Malgré les idées de 2003, le projet de PDAT2023 conclut dans son analyse que le développement territorial du Grand-Duché s’est poursuivi selon les mêmes dynamiques non durables et ce, avec un rythme plus soutenu qu’anticipé. Quelques faibles progrès ont certes aussi pu être accomplis, comme une certaine re-concentration de la population à Luxembourg-Ville, la transformation d’Esch-sur-Alzette en un vrai 2e pôle d’emploi du pays dans le sillage du développement mené sur le site de Belval, ou une augmentation légère de la densité de construction. Il demeure cependant que la croissance démographique diffuse et non appropriée s’est poursuivie à un rythme inquiétant dans l’espace rural sous l’impact des prix du logement. Cette dynamique a également débordé sur les territoires frontaliers voisins, avec à la clé une dégradation des conditions de mobilité. De plus, entre 2007 et 2018, l’artificialisation du sol luxembourgeois aurait en moyenne été de 0,46 ha par jour.
La stratégie adaptée aux nouvelles réalités
Néanmoins, cet «échec» en termes d’inversement des tendances de développement n’est pas dû aux grands principes du PDAT de 2003 qui restent toujours valables aujourd’hui, raison pour laquelle les objectifs et la stratégie du projet de PDAT2023 s’inscrivent dans la continuité des grandes orientations de 2003. En même temps, le projet de PDAT2023 adapte et complète la stratégie sur plusieurs fronts. Dans le dernier programme directeur, certains volets comme le tourisme, l’agriculture, la digitalisation, le télétravail, l’économie circulaire, la production d’énergie renouvelable ou la préparation du territoire aux conséquences du changement climatique ont en effet trop peu été considérés. Par conséquent, le nouveau projet de PDAT prend en compte les stratégies des autres politiques publiques et intègre par ailleurs certaines orientations qui ont pu être recueillies dans la consultation Luxembourg in Transition.
Le PDAT2023 propose 3 objectifs politiques: la réduction de l’artificialisation du sol, la concentration du développement aux endroits les plus appropriés, et la planification territoriale transfrontalière pour atteindre les deux premiers objectifs également à l’échelle des territoires frontaliers voisins.

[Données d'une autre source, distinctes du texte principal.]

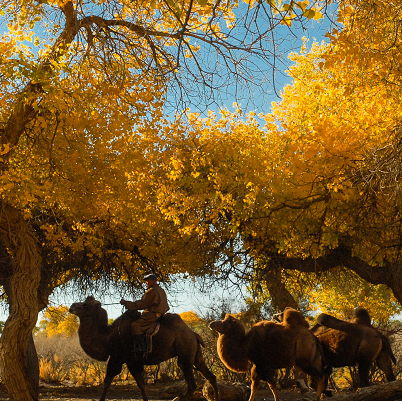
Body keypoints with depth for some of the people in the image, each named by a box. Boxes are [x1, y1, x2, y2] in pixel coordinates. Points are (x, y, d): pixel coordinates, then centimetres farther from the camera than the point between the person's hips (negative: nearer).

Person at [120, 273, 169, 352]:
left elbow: (142, 304, -14)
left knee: (135, 325, -15)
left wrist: (127, 303, -8)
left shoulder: (151, 291, -12)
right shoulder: (161, 290, 18)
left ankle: (143, 347, -20)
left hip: (153, 315, -11)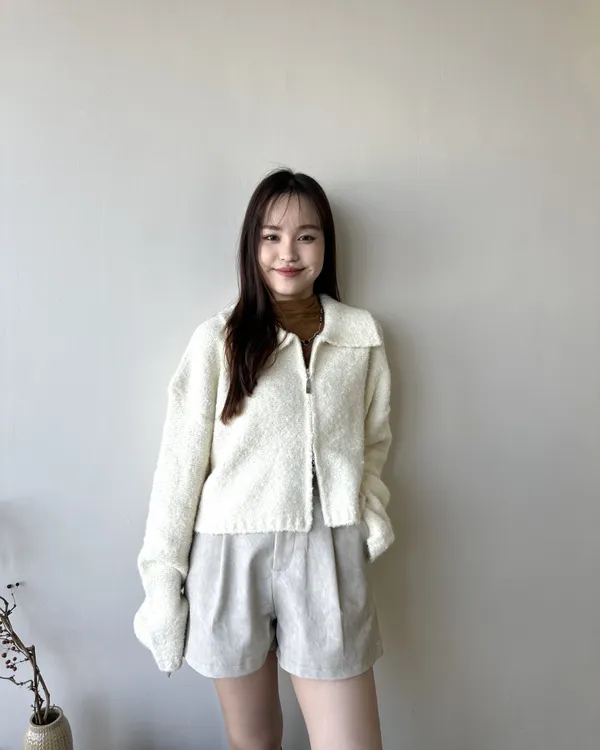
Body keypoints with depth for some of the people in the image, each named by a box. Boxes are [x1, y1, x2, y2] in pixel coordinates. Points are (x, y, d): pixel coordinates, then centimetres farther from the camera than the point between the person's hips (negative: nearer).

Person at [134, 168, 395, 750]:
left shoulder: (363, 336, 2)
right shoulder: (217, 339, -7)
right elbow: (180, 462, -4)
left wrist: (371, 521, -3)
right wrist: (163, 581, -2)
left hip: (328, 556, 1)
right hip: (232, 556, -1)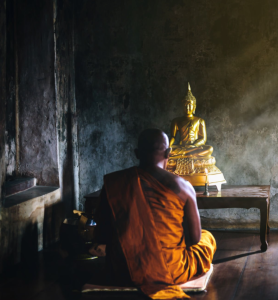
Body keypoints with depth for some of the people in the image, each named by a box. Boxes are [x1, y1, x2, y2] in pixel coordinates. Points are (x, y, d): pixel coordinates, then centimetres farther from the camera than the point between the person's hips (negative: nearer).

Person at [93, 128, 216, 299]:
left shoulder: (113, 183, -5)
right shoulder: (182, 187, -10)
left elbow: (101, 237, -1)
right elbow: (194, 238, -2)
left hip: (123, 274, 3)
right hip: (170, 272, -3)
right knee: (208, 238, 26)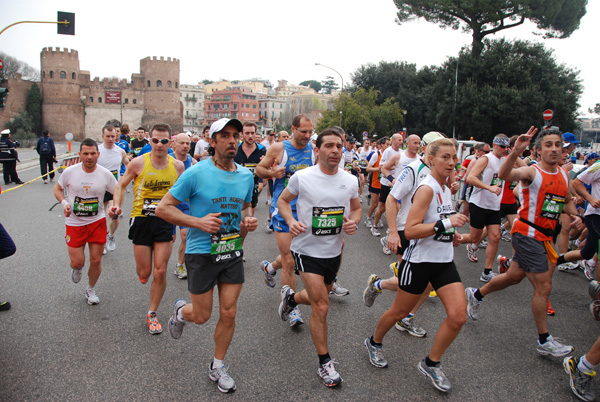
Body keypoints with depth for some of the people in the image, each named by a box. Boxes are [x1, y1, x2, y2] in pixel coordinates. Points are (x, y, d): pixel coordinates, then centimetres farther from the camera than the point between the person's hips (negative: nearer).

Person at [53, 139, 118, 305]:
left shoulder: (105, 174, -8)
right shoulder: (70, 172, -9)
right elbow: (58, 188, 7)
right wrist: (64, 202, -12)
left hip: (98, 222, 1)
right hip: (74, 223, 0)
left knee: (96, 260, 5)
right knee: (77, 262, -3)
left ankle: (91, 290, 32)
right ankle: (77, 269, 38)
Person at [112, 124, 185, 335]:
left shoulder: (177, 165, -2)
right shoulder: (139, 162, -8)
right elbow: (121, 185, 4)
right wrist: (117, 205, -12)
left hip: (165, 221, 1)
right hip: (141, 220, -1)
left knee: (160, 272, 0)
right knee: (144, 273, 4)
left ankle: (152, 313, 20)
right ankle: (142, 271, 44)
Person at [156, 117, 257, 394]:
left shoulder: (246, 176, 2)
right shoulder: (196, 173, -14)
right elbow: (163, 208, -11)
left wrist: (248, 220, -3)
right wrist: (198, 221, -23)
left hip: (233, 253, 4)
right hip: (201, 254, -4)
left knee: (229, 314, 7)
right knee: (202, 316, 8)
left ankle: (217, 367, 31)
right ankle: (181, 310, 46)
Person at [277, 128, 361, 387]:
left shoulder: (350, 181, -3)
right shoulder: (302, 177, -14)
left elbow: (357, 207, 12)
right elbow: (283, 200, 0)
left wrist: (353, 222, -11)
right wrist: (291, 221, -19)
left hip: (333, 251, 5)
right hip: (307, 250, -5)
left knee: (318, 299, 23)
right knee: (321, 306, -8)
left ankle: (290, 297, 57)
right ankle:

Dans ce contexte, l’«armature urbaine» constitue un premier élément clé de la stratégie. Il s’agit d’un réseau de 16 centres de développement et d’attraction (CDA) nationaux et de 16 centres dans le territoire frontalier, vers lesquels le développement économique et démographique devra être orienté en priorité, dans le but notamment de limiter la consommation du sol dans l’espace rural. Ces centres devront offrir les infrastructures, équipements et services (publics comme privés) nécessaires pour remplir leur rôle d’approvisionnement aux citoyens et entreprises. Ce développement concentrique joue donc sur des phénomènes de masse critique, une approche qui permettrait également une meilleure planification de la mobilité et une utilisation efficiente des finances publiques.